We are a consumerist culture. We are inundated with that mindset. We live and breathe it. We are like a fish being asked to explain what water is. A fish would have a hard time doing so as they can’t exist apart from it.
If we don’t like a product, service, or store we simply take our business elsewhere. That’s the world we live in. Living here in the United States, we are blessed with multiple options for just about everything. That fuels our consumer driven economy and attendant worldview.
I bring this up because that kind of thinking can creep into our view of the church. I’m convinced it’s often a cultural blind spot for Christians. People may look at churches as service providers or as venues to cater to their personal tastes. If one church doesn’t fully meet expectations, there are several others from which to choose.
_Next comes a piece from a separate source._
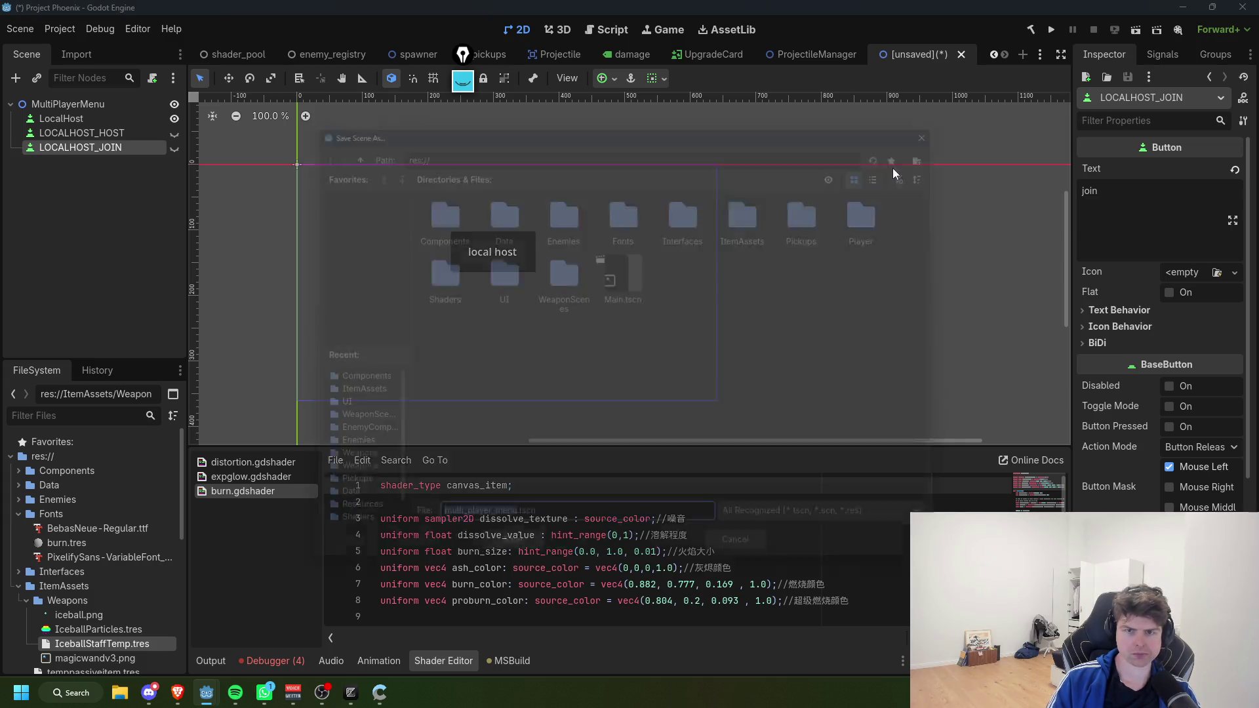
text(MultiPlayerMenu)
What’s the problem? A church is more aligned with being a family than with being a provider of “religious services.” We take vows to support the church and are to see ourselves as part of a body. We need to see our need of the church and need to have a ministry as much to be ministered to. This is not to say that there are legitimate reasons to leave churches- there certainly are. When a church departs from the gospel and the authority of God’s Word, that’s a sure sign to leave the church. But that’s not what I’m talking about
When we see needs in the church or ministry that need doing, our first response should be “How can I help?” That’s what families do. Families don’t splinter or look for another family they can try to join when there’s need- at least they shouldn’t.
Our consumerist mindset may lead us to keep one foot out of the door of the church, ready to bolt at the first hint of lack. This should not be the case. Let’s pray that HLPC grows as a family and that the Lord frees us from the consumerist mindset deeply ingrained in our culture. Let’s be committed, not merely consumers.